It is important to recognize, however, that Trump’s allegations of a rigged election are not about the election. They are the desperate efforts of a man who has derided others as losers to deflect attention from the fact that his own inept campaign, hobbled by his own deep character flaws, has turned him into a seeming loser in a campaign he thought he could not lose. Unable to handle or accept responsibility for possible defeat, Trump is driven to find some cause outside himself to blame for it. The problem can never be Trump himself. If he is going down, he will try to take the system down with him. The problem is that he has too many followers willing to follow him into that abyss.

There are other characteristics of Trump that raise serious questions. His thin skin for criticism, which causes him to lash out, has made many people very uneasy with his candidacy. His behavior too closely resembles that of a schoolyard bully who has never matured or moved beyond a brand of egotistical narcissism that is deeply troubling. More experienced politicians with a better perspective on what matters, for instance, would easily have decided that Gold Star parents, through the loss of their child in this nation’s service, have earned the right to express their opinions and that it would be best to simply respect their feelings. Ohio Gov. John Kasich has said as much. But most other candidates would also have had more restraint—and respect for the U.S. Constitution—than to have made the comments about Muslim citizens that provoked the Khans’ objections to Trump in the first place. In the view of a bully, however, such criticism is intolerable and must be squashed.
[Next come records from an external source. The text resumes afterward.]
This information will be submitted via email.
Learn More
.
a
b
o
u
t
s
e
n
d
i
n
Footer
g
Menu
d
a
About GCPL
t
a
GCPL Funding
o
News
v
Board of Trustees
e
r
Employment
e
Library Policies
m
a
I also must say that Trump violates one of my own fundamental values—my appreciation for factual accuracy and scholarship. I understand that almost no politician is likely to be entirely truthful 100 percent of the time, in part because no one lasts very long that way. But on the spectrum of perfect honesty versus indifference to the truth, Trump veers so far toward indifference that he has scared the wits out of many Americans who care about honesty. When I hear anyone, politician or otherwise, use hyperbolic rhetoric with words like “huge,” “everyone says,” “so many people tell me,” etc., I begin to cringe with a sense that the speaker is almost immune to the influence of serious information. As a writer and communicator, I understand the need to digest and focus and condense information for popular consumption, but this type of rhetoric is not about that. It is about disguising the speaker’s lack of commitment to learning and to understanding the importance of knowing what you do not know. When absorbing technical information outside my area of expertise, I may well ask an engineer or scientist to concentrate on the essentials without burying me in minutiae, but I still care about the accuracy of what I am learning. And I have learned, sometimes the hard way over the years, that the catch phrases I have cited above are typically those of a bullshit artist. This same reaction is undoubtedly what led CNN journalist Fareed Zakaria earlier this summer to publish his daring op-ed in the Washington Post, “The Unbearable Stench of Donald Trump’s B.S.
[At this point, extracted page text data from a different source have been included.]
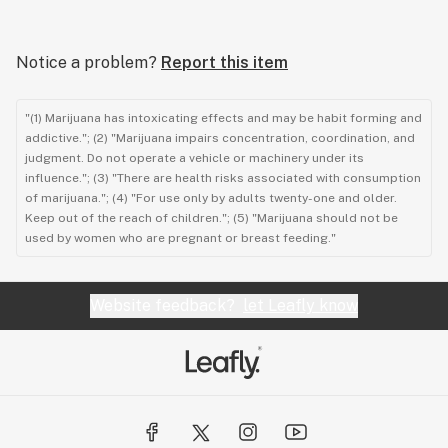
Notice a problem?
Report this item
"(1) Marijuana has intoxicating effects and may be habit forming and
addictive."; (2) "Marijuana impairs concentration, coordination, and
judgment. Do not operate a vehicle or machinery under its
influence."; (3) "There are health risks associated with consumption
of marijuana."; (4) "For use only by adults twenty-one and older.
Keep out of the reach of children."; (5) "Marijuana should not be
used by women who are pregnant or breast feeding."
Website feedback?
let Leafly know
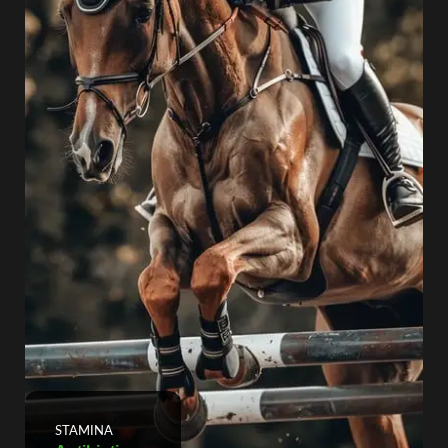
STAMINA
Is there any precedent for such a candidate? I think there is, but not where people have been looking. I have heard some comparisons to Mussolini or Hitler, and at one point wondered whether the former was an apt comparison. I think not. For one thing, despite his troubling rhetoric, Trump lacks the discipline both in his campaign and among his followers to imitate these fascist leaders. Fortunately, we see no brownshirts, no jackboots, not even a clear ideology. There is merely a campaign based on numerous grievances, some more legitimate than others, among a portion of the electorate that is hungry for a strong leader who they believe can “make America great again.” He is certainly firing up their fears and paranoia, and that may have some lasting consequences for both the nation and the Republican party. But it simply is not the same thing. Let’s dispense with that sort of hyperbole from the left.
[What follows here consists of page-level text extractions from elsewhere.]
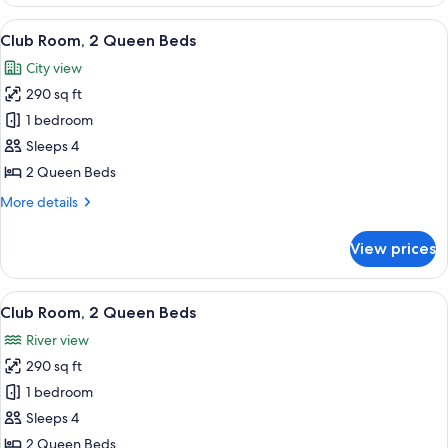
2
Queen
View
A hotel room with a large bed, a desk, 
12
Beds,
Club Room, 2 Queen Beds
all
River
City view
View
photos
290 sq ft
for
Club
1 bedroom
Room,
Sleeps 4
2
2 Queen Beds
Queen
More
More details
Beds
details
for
View prices
Club
Room,
2
View
A hotel room with a large window, a des
13
Queen
Club Room, 2 Queen Beds
all
Beds
River view
photos
290 sq ft
for
Club
1 bedroom
Room,
Sleeps 4
2
2 Queen Beds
Nor, despite Trump’s apparent admiration, is Russian President Vladimir Putin a valid comparison. Russians at the moment appear to prefer Putin’s strong, silent type of leadership over the brash, talkative role model that Trump embodies.

Instead, I would suggest that the real comparison lies south of the border, in the very nations that are supplying so many of the immigrants that Trump promises to wall out of the U.S. There has long been a style of Latin American politics known as “personalismo” in Spanish, for which there is not a direct translation in English, although “personalism” would be the apparent operative term. Personalismo is built around the messianic appeal of a charismatic leader who basically proclaims, as Trump famously did in the Republican convention this year, “I alone can fix it.” The appeal typically resonates with people who have grown deeply skeptical of the political system and its ability to solve deeply rooted problems. Examples could include Juan Peron in Argentina, and perhaps Eva Peron later as well, Hugo Chavez in Venezuela, Omar Torrijos in Panama, and Alberto Fujimori in Peru. One might even add the current example of President Rodrigo Duterte in the Philippines. These leaders are quite distinct from leaders of the once frequent military juntas in Latin America, who were often distinctly uncharismatic and relied on guns, not votes, for their rise to power. Personalismo produces leaders who rise as a result of a rapid surge in popularity built upon rhetoric often eerily similar to “make America great again,” such as Chavez’s “Bolivarian revolution” or promises to wipe out crime and rebellion through strong-arm tactics. Personalist leaders often acquire military support, but it is not at the root of their popularity.

The problem is that such exercises in messianic leadership almost never end well. In fact, they almost always end badly and do little to strengthen democracy. If there are rigged elections, they almost invariably happen not in the rise to power, but as el lider’s popularity eventually declines and a need emerges to find ways to prolong his reign. This is largely the route being followed now by the remnants of Chavismo under the far less charismatic successor, current Venezuelan President Nicolas Maduro. Losing power is tough to tolerate for a politician who rode to power on a wave of populist enthusiasm. However, as I noted earlier, the U.S. electoral system is loaded with safeguards against such an outcome precisely because it is federal and widely decentralized. Political systems in most Latin American nations have traditionally been more centralized at a national level.

Where does that leave us? The rise of a candidate like Trump, for one thing, does serve a purpose. It exposes the fact that a substantial portion of the U.S. electorate feels disenfranchised and disempowered at some significant level. While many are grasping at straws in embracing Trump as a problem solver, this does not mean the problems should be ignored. The loss of blue-collar jobs creates serious issues of social equity, and the rise of the Bernie Sanders candidacy in the Democratic party should have alerted Clinton to the fact that her presidency may face serious obstacles to success if she does not address them. Clinton could blunt the power of Trump’s following by finding ways to effectively handle the displacement of jobs in mining and manufacturing, but it will take a more deliberate effort than we have seen so far. Communities in places like Kentucky, West Virginia, and Ohio that have flocked to the Trump candidacy will be hard sells for such programs, yet no president—not even Trump if he is elected—is likely to reverse the long-term decline of coal, or the widespread systemic changes in the steel industry. Some communities will have to be helped to embrace a more promising future. But many of these workers have been offered little hope for a long time, and they are understandably frustrated. There are opportunities to address that frustration, however, and failure to do so will only breed more of the same cynicism that brought us to our current choices. What remains to be seen, if she is elected on November 8, is whether a President Hillary Clinton (or, for that matter, Donald Trump) has the capacity to be bold enough, and courageous enough, to confront this gap between reality and aspiration in a bid to erode such cynicism. And whether Republicans in Congress will help lead, get out of the way, or obstruct progress.